Credentials required to operate your AWS Secret Manager:

  • AWS_ACCESS_KEY_ID
  • AWS_SECRET_ACCESS_KEY
  • AWS_SESSION_TOKEN (optional)
kubectl create secret generic aws-credentials \
  --from-literal=aws-access-key-id=<aws-access-key-id-value> \
  --from-literal=aws-secret-access-key=<aws-secret-access-key-value> \
  --from-literal=aws-session-token=<aws-session-token-value>  # optional \
  --namespace=<namespace>

To use with a dedicated IAM role to restrict access: Associate the IAM role with the K8S service account (e.g., using IRSA for EKS).

Azure

Credentials required to operate your Azure Key Vault:

  • AZURE_CLIENT_ID
  • AZURE_CLIENT_SECRET
  • AZURE_TENANT_ID (optional)
kubectl create secret generic azure-credentials \
  --from-literal=azure-client-id=<azure-client-id-value> \
  --from-literal=azure-client-secret=<azure-client-secret-value> \
  --from-literal=azure-tenant-id=<azure-tenant-id-value>  # optional \
  --namespace=<namespace>

To use with a dedicated Azure Key Vault role to restrict access: Associate the Azure Managed Identity with the K8S service account (e.g., using AAD Pod Identity for AKS).

GCP

  • GOOGLE_APPLICATION_CREDENTIALS_JSON
  • GOOGLE_CLOUD_PROJECT
  • GOOGLE_CLOUD_REGION (optional)
  • GOOGLE_API_KEY (optional)
kubectl create secret generic gcloud-credentials \
  --from-file=google-application-credentials-json=<google-application-credentials-json-file-directory> \
  --from-literal=google-cloud-project=<google-cloud-project-value> \
  # optional
  --from-literal=google-cloud-region=<google-cloud-region-value> \
  --from-literal=google-api-key=<google-api-key-value> \
  --namespace=<namespace>

To use with a dedicated GCP role to restrict access: Associate the GCP IAM role with the K8S service account (e.g., using Workload Identity for GKE).

Vault

Credentials required to operate Vault, preferably generated with a dedicated AppRole:

  • VAULT_ADDR
  • VAULT_TOKEN
kubectl create secret generic vault-approle-credentials \
  --from-literal=vault-addr=<vault-addr-value> \
  --from-literal=vault-token=<vault-token-value> \
  --namespace=<namespace>

The best practice is to use Vault Agent with Auto-Auth or Kubernetes Auth to dynamically authenticate and securely retrieve tokens, avoiding static token storage.
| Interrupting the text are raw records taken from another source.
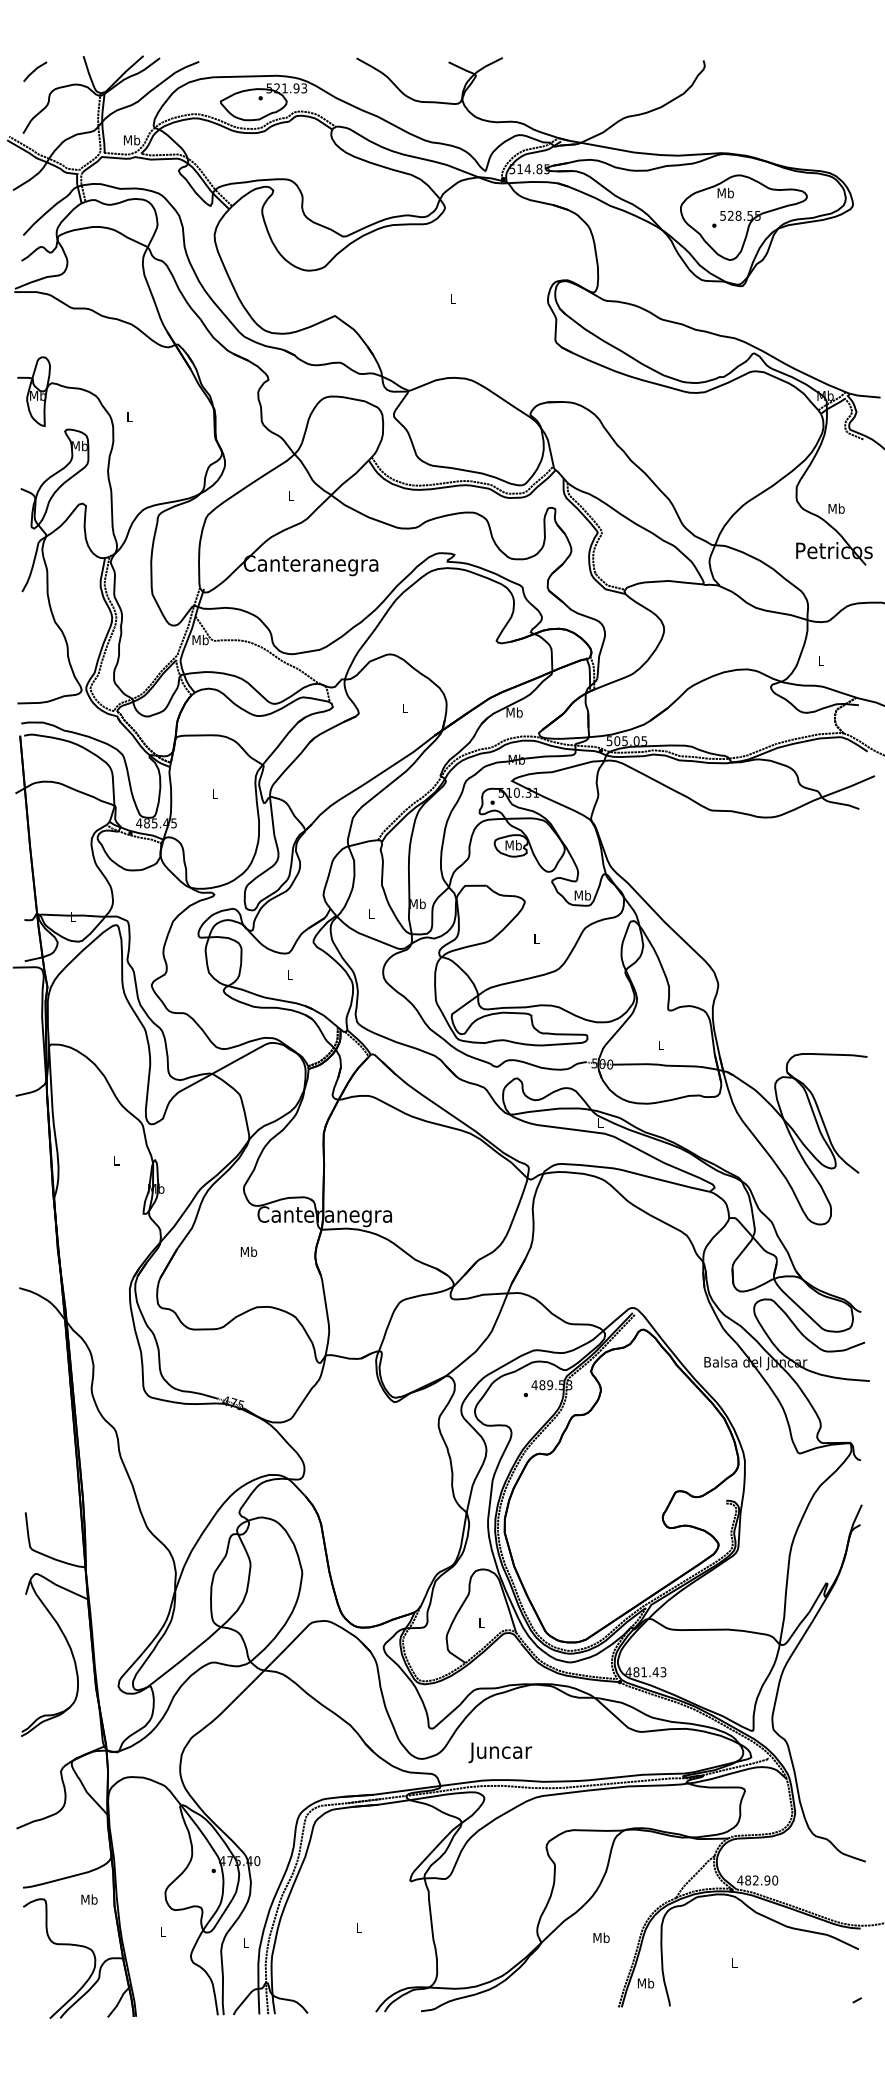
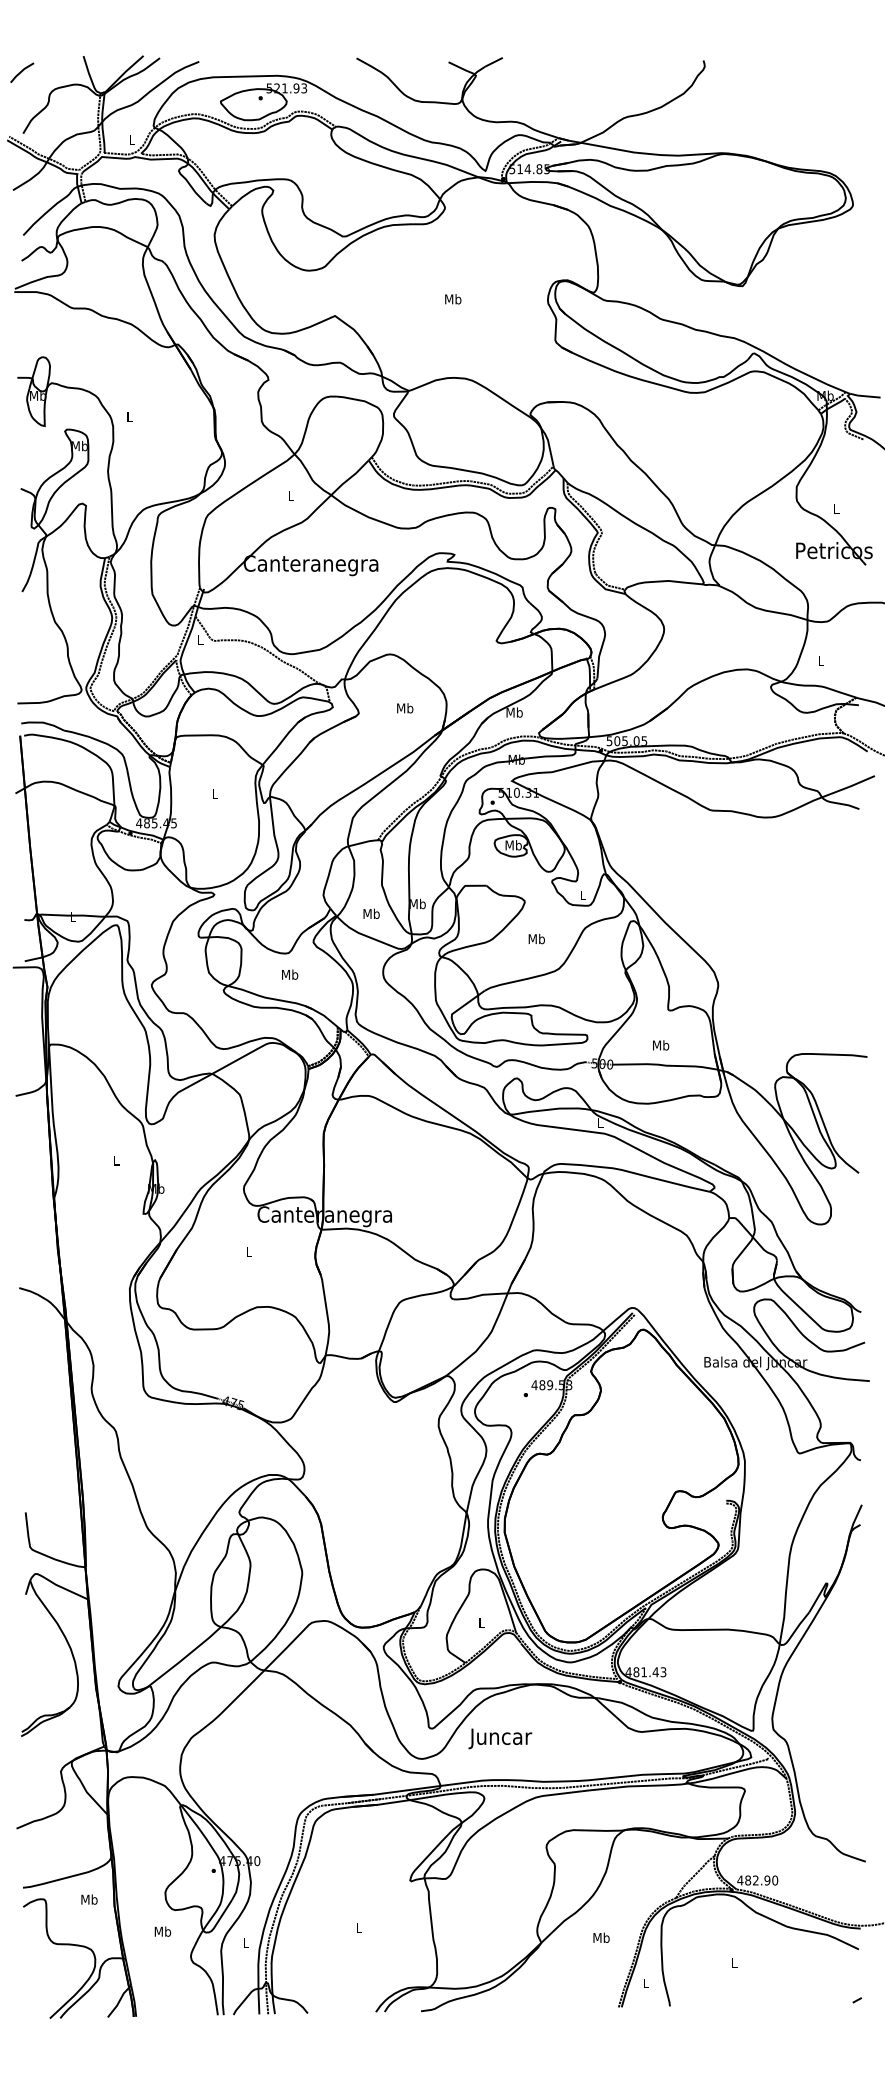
line at (35, 70) position: (35, 70) -> (22, 71)
text at (132, 140): Mb -> L
part at (743, 217): present -> none
text at (453, 299): L -> Mb
text at (836, 508): Mb -> L
text at (200, 639): Mb -> L
text at (405, 708): L -> Mb
text at (582, 895): Mb -> L
text at (371, 913): L -> Mb
text at (536, 938): L -> Mb
text at (290, 974): L -> Mb
text at (661, 1045): L -> Mb
text at (248, 1251): Mb -> L
text at (500, 1752) position: (500, 1752) -> (500, 1738)
text at (162, 1931): L -> Mb
text at (645, 1983): Mb -> L
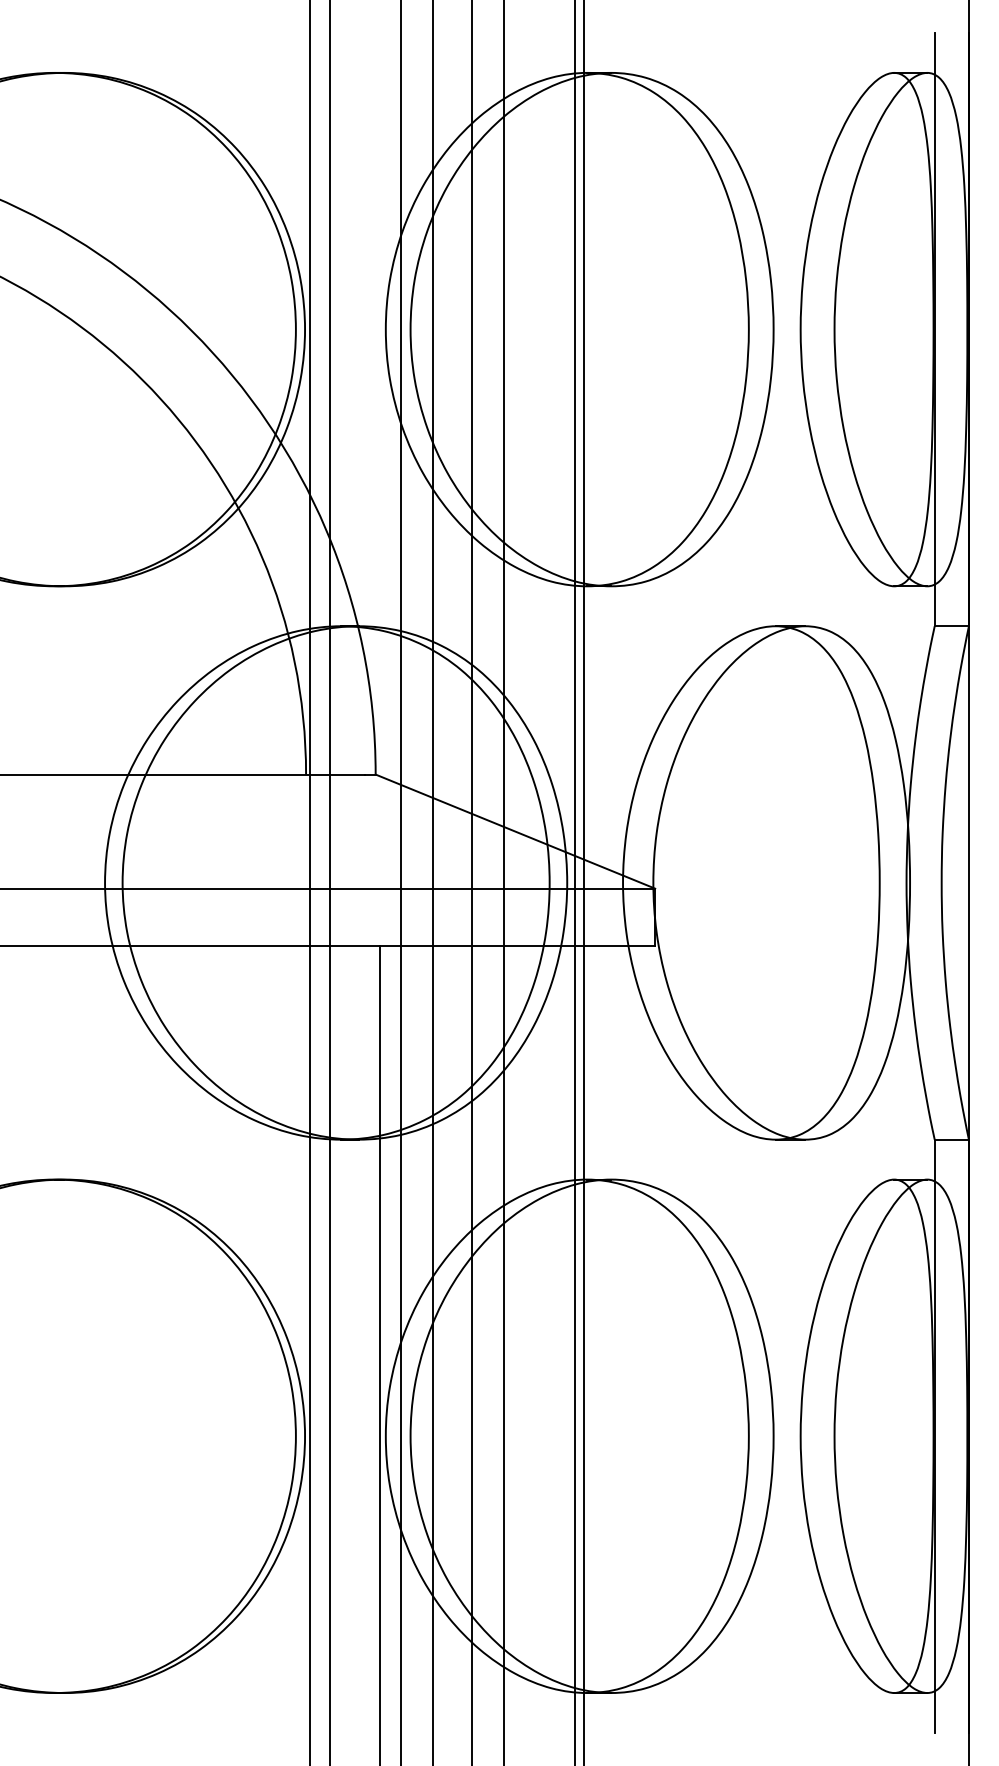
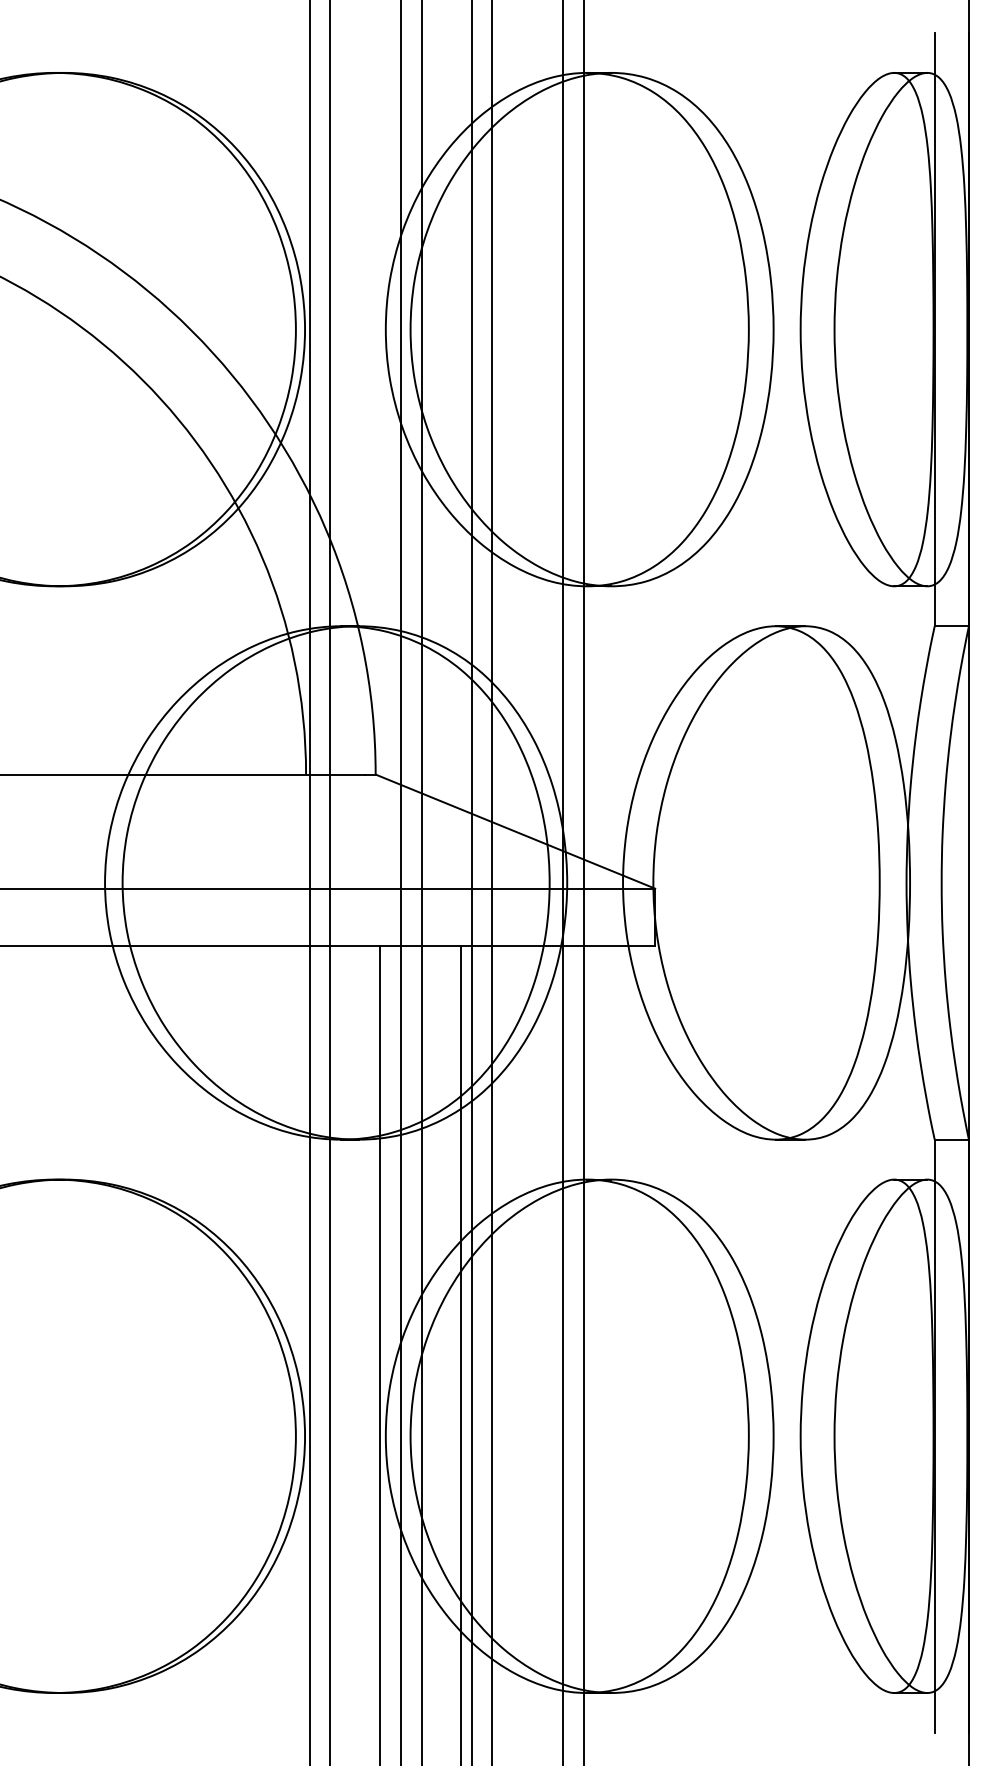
line at (432, 882) position: (432, 882) -> (421, 882)
line at (504, 882) position: (504, 882) -> (492, 882)
line at (575, 882) position: (575, 882) -> (563, 882)
line at (461, 1353): none -> present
This is currently unsupported – contributions are welcome.

Step 2 - Helm deploy

  1. Edit values.yaml.
    • You can configure ingress via the externalIngress tree.
  2. Run helm upgrade
helm upgrade -i prevent ./ -n prevent

Step 3 - Create ingress

Depending on platform you're deploying on and the ingress-controller you have configured - the ingress yaml configuration will vary.

Follow the Kubernetes Ingress docs and supported Ingress Controllers.